Il venerdì nero della democrazia svizzera

Maria Pia Ambrosetti, Helvethica-Ticino
Oggi, 19 settembre 2025, entra in vigore il nuovo e controverso Regolamento Sanitario Internazionale (RSI) dell’OMS. Con questa decisione la Svizzera consegna una parte sostanziale della propria sovranità in materia di salute ad organismi internazionali, nonostante le critiche e persino una mozione parlamentare che chiedeva il coinvolgimento del Parlamento.
Il Consiglio federale ha infatti deliberatamente ignorato la mozione Glarner, approvata dal Parlamento, che obbligava a sottoporre al controllo parlamentare ogni accordo con l’OMS. E invece l’Esecutivo ha lasciato entrare in vigore il nuovo Regolamento Sanitario Internazionale senza alcun vaglio parlamentare, scavalcando così la volontà democratica espressa dalle Camere.
Così, d’ora in avanti, il Direttore generale dell’OMS potrà dichiarare emergenze sanitarie globali e imporre misure drastiche, compresi lockdown ed “immunizzazioni” sperimentali, con margini di manovra minimi per i singoli Stati.
Le nuove norme dell’OMS comprendono anche strumenti contro la cosiddetta “infodemia”: dietro la formula della lotta alla disinformazione si celano meccanismi di censura che minano la libertà di opinione e di stampa. È vero che il Consiglio federale ha formulato una riserva almeno su queste disposizioni, ma il rischio non è scongiurato. Anche l’Unione europea spinge per un giro di vite con strutture centralizzate, come lo “Scudo della democrazia” e centri di monitoraggio dei flussi informativi.
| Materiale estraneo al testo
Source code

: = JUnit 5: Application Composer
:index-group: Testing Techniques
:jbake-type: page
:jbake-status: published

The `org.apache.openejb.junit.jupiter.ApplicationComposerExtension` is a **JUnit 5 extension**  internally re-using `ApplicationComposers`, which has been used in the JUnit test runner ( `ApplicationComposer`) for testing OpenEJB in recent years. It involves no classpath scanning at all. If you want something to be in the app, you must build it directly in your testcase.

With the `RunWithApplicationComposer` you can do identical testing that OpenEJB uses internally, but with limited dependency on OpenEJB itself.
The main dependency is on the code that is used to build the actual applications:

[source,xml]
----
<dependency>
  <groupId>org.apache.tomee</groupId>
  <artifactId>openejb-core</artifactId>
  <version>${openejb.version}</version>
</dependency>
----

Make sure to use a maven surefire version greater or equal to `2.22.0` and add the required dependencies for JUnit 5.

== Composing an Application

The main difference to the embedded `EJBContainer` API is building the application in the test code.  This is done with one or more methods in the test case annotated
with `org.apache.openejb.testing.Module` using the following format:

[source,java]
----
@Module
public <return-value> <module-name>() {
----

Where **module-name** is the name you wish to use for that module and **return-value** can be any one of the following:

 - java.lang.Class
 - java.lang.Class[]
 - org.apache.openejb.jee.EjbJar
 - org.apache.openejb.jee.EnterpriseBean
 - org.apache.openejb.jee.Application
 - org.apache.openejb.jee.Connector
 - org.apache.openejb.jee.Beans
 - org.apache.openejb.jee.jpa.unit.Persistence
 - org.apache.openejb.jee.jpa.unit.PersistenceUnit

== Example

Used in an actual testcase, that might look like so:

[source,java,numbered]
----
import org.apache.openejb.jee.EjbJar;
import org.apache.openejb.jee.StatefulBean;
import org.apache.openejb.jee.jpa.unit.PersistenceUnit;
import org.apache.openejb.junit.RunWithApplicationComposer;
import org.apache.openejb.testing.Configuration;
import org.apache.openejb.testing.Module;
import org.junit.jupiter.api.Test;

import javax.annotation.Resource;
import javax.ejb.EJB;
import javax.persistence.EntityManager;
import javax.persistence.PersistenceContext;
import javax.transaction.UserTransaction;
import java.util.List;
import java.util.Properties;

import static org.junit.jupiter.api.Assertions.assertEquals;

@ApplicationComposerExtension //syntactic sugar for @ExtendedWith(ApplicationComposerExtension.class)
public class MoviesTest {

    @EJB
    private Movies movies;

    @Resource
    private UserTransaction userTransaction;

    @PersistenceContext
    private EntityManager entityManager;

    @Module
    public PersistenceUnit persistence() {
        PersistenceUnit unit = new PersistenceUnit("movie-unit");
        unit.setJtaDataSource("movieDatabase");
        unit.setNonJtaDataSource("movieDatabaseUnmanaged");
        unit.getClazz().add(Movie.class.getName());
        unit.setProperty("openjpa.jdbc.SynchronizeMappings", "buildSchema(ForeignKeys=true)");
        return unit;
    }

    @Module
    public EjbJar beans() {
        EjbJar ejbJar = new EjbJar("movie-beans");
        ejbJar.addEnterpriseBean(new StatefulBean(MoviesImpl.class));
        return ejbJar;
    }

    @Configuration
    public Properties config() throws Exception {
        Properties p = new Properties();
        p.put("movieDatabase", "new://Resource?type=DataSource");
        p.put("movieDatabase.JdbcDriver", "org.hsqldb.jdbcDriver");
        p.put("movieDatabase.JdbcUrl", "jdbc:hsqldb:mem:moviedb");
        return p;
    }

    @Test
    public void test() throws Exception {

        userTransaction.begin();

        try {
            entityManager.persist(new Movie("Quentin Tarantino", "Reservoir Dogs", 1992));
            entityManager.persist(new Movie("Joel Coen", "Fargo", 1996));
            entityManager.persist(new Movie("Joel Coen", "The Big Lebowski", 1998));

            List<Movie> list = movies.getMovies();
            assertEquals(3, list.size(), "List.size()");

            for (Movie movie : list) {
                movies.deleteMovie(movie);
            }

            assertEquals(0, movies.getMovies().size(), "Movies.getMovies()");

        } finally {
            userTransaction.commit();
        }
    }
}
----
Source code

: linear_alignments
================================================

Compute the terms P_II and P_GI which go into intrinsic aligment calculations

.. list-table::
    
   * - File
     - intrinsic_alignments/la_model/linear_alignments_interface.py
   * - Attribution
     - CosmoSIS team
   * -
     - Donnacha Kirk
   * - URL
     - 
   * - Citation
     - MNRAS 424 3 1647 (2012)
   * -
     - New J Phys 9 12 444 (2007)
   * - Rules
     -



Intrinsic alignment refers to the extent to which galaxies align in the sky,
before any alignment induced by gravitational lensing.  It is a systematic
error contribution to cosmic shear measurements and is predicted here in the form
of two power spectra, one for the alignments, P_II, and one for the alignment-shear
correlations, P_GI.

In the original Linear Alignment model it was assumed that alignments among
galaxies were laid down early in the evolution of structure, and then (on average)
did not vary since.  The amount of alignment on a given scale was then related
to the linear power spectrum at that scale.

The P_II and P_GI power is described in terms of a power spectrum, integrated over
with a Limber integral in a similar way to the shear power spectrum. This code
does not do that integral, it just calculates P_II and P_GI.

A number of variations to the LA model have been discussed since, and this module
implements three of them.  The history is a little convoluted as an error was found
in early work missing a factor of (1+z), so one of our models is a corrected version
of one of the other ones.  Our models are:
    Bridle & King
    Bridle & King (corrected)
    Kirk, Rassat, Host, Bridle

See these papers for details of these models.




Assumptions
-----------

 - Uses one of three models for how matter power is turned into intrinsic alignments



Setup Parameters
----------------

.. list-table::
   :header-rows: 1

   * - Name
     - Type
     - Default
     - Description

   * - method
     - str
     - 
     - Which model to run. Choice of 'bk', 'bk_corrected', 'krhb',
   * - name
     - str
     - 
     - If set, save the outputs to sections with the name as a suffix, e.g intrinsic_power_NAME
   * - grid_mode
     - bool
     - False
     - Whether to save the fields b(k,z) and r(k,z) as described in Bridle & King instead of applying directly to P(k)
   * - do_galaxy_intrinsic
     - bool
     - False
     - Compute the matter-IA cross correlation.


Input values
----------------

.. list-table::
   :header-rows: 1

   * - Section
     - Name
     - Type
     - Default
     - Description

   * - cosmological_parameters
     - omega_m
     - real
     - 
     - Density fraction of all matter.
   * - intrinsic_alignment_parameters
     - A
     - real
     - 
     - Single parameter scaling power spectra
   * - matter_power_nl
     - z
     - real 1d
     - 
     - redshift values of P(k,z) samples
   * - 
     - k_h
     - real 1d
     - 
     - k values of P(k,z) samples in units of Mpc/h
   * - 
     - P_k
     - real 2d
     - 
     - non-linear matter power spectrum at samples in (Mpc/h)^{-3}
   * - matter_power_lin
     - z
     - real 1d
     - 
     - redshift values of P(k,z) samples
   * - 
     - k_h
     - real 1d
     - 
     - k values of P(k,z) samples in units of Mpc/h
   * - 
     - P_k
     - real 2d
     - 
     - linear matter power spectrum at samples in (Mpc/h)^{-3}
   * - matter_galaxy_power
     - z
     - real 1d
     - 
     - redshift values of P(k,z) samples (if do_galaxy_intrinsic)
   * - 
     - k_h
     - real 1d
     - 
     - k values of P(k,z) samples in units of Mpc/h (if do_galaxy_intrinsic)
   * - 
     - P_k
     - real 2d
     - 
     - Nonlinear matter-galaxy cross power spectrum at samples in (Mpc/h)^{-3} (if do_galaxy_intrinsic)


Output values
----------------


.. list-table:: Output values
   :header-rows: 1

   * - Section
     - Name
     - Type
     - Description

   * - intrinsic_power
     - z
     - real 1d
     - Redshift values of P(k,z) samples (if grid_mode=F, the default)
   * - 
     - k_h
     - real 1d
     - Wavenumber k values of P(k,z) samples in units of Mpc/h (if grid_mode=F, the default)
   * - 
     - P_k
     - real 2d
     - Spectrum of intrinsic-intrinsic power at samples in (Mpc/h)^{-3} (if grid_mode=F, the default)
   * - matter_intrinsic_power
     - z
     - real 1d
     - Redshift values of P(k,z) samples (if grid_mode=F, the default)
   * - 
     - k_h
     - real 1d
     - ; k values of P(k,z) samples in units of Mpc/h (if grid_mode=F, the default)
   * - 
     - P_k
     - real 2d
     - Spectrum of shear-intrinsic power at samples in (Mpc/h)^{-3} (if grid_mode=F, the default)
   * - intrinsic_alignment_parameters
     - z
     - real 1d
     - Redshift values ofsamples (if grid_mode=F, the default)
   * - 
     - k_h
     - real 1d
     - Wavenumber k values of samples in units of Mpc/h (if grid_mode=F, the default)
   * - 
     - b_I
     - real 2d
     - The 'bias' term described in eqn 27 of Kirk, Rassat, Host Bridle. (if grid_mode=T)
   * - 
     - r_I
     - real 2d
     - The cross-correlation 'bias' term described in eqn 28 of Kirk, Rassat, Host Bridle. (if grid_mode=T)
Vista la stretta integrazione con Bruxelles, c’è il pericolo concreto che questi strumenti vengano importati anche nel nostro Paese.
Un ulteriore motivo di allarme proviene dai nuovi accordi sanitari che Berna intende siglare con l’UE. Essi prevedono la possibilità che “unità di intervento sanitario europee” possano essere inviate anche in Svizzera. Queste squadre, subordinate al Centro europeo per la prevenzione e il controllo delle malattie, avrebbero veri e propri poteri esecutivi. Il solo termine “gruppi di d’intervento”, storicamente legato a pesanti implicazioni storiche, evoca scenari inquietanti. Ma anche senza il peso simbolico, rimane l’idea di una Svizzera sorvegliata e diretta da strutture esterne.
Per tradurre in diritto interno le nuove regole dell’OMS, il Consiglio federale ha avviato la revisione della Legge sulle epidemie (LEp). Nel progetto compaiono l’integrazione del RSI e di altre regole internazionali, la ripresa delle misure di emergenza già adottate durante l’emergenza Covid – come mascherine, divieti di assembramento e lockdown – e una forte enfasi sulle campagne vaccinali e sul loro monitoraggio. Invece di una seria autocritica sugli errori della pandemia, il governo li cristallizza in nuove norme permanenti.
Per questo motivo, ABF Schweiz (Aktionsbündnis Freie Schweiz) annuncia già sin d’ora il lancio del referendum contro la revisione della LEp. L’obiettivo è difendere la sovranità sanitaria della Svizzera e impedire che decisioni calate dall’alto, a Ginevra o a Bruxelles, diventino automaticamente legge federale. Il 19 settembre 2025 passerà alla storia come il giorno in cui la Svizzera ha perso un pezzo della sua indipendenza in nome della governance sanitaria globale. Ma la partita non è chiusa: la mobilitazione referendaria mostrerà se i cittadini sono pronti a difendere le proprie libertà.